*** Opening SOURCE RECORDS ***
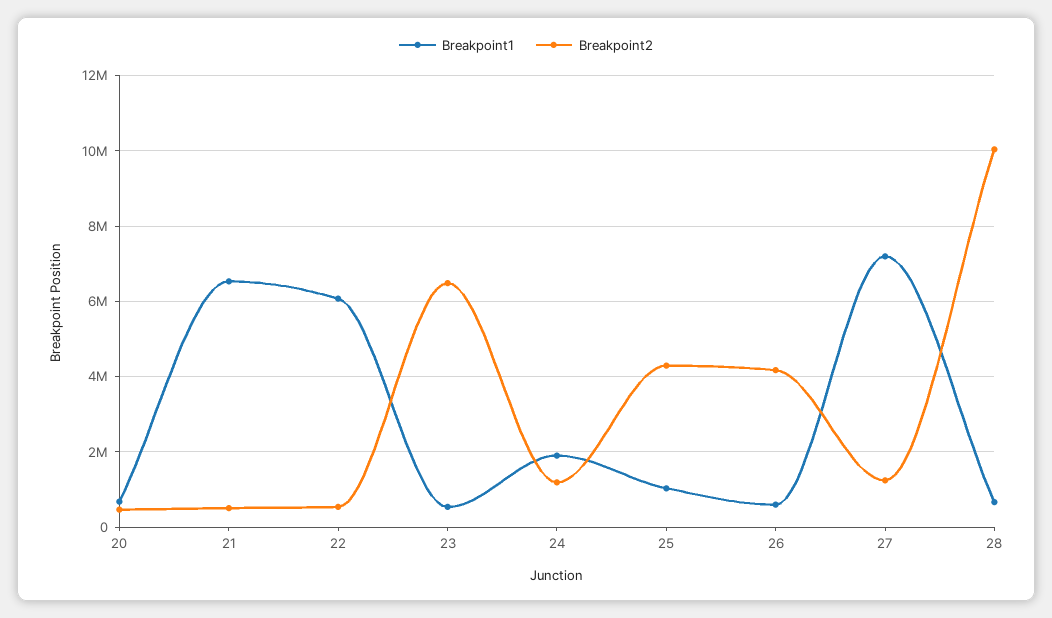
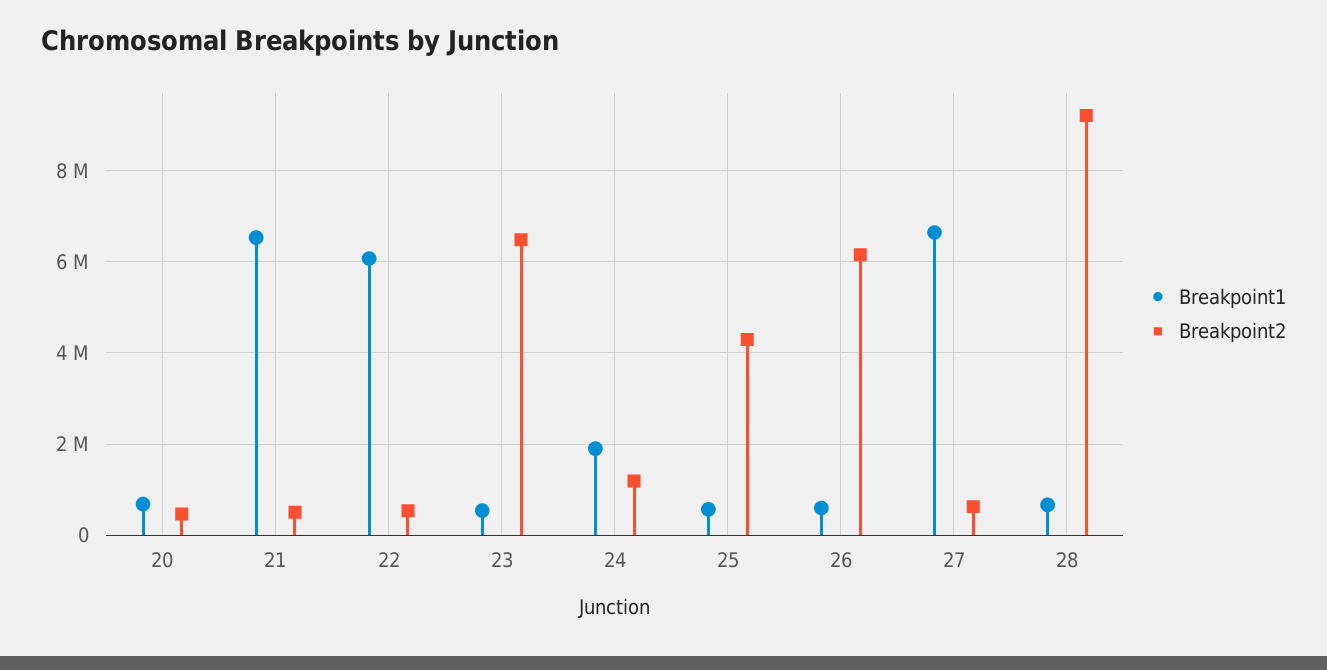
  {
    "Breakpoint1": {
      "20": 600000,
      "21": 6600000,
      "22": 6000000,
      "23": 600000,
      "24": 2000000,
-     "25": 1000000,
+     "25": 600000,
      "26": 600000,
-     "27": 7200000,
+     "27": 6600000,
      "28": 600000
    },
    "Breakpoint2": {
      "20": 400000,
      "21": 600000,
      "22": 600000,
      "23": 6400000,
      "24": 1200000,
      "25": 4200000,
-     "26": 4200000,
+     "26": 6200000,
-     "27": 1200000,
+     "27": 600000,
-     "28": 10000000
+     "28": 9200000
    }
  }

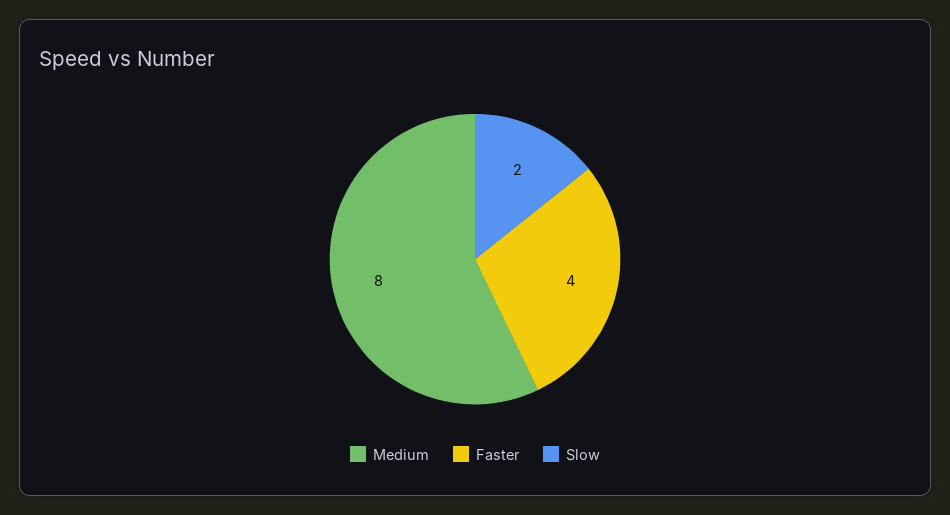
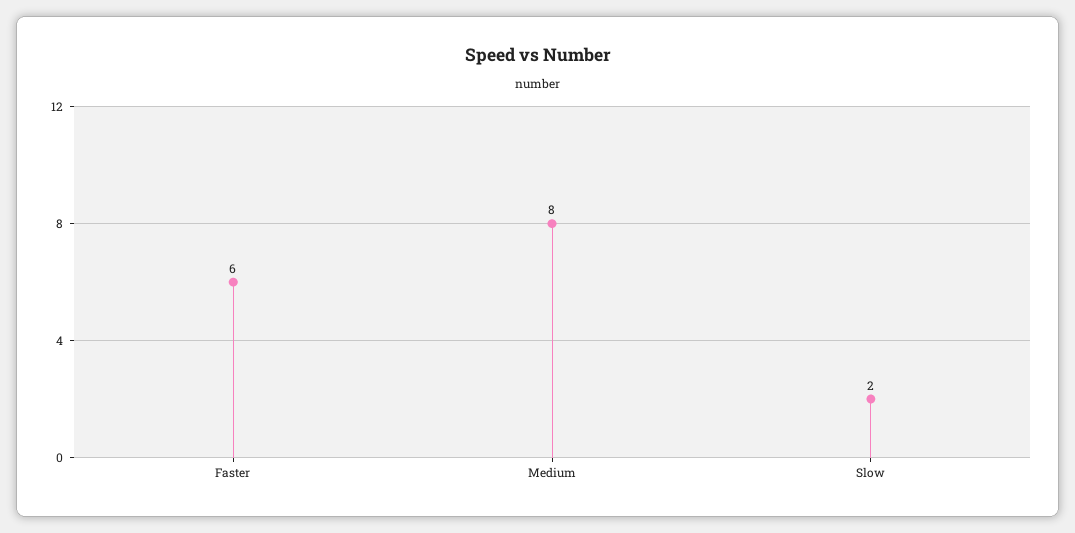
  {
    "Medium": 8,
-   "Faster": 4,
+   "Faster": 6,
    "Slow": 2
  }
*** Closing SOURCE RECORDS ***
● **WORK INSTRUCTION**:
Return the complete material exactly as given, excluding images.

● **RESULT**:
  {
    "Breakpoint1": {
      "20": 600000,
      "21": 6600000,
      "22": 6000000,
      "23": 600000,
      "24": 2000000,
-     "25": 1000000,
+     "25": 600000,
      "26": 600000,
-     "27": 7200000,
+     "27": 6600000,
      "28": 600000
    },
    "Breakpoint2": {
      "20": 400000,
      "21": 600000,
      "22": 600000,
      "23": 6400000,
      "24": 1200000,
      "25": 4200000,
-     "26": 4200000,
+     "26": 6200000,
-     "27": 1200000,
+     "27": 600000,
-     "28": 10000000
+     "28": 9200000
    }
  }

  {
    "Medium": 8,
-   "Faster": 4,
+   "Faster": 6,
    "Slow": 2
  }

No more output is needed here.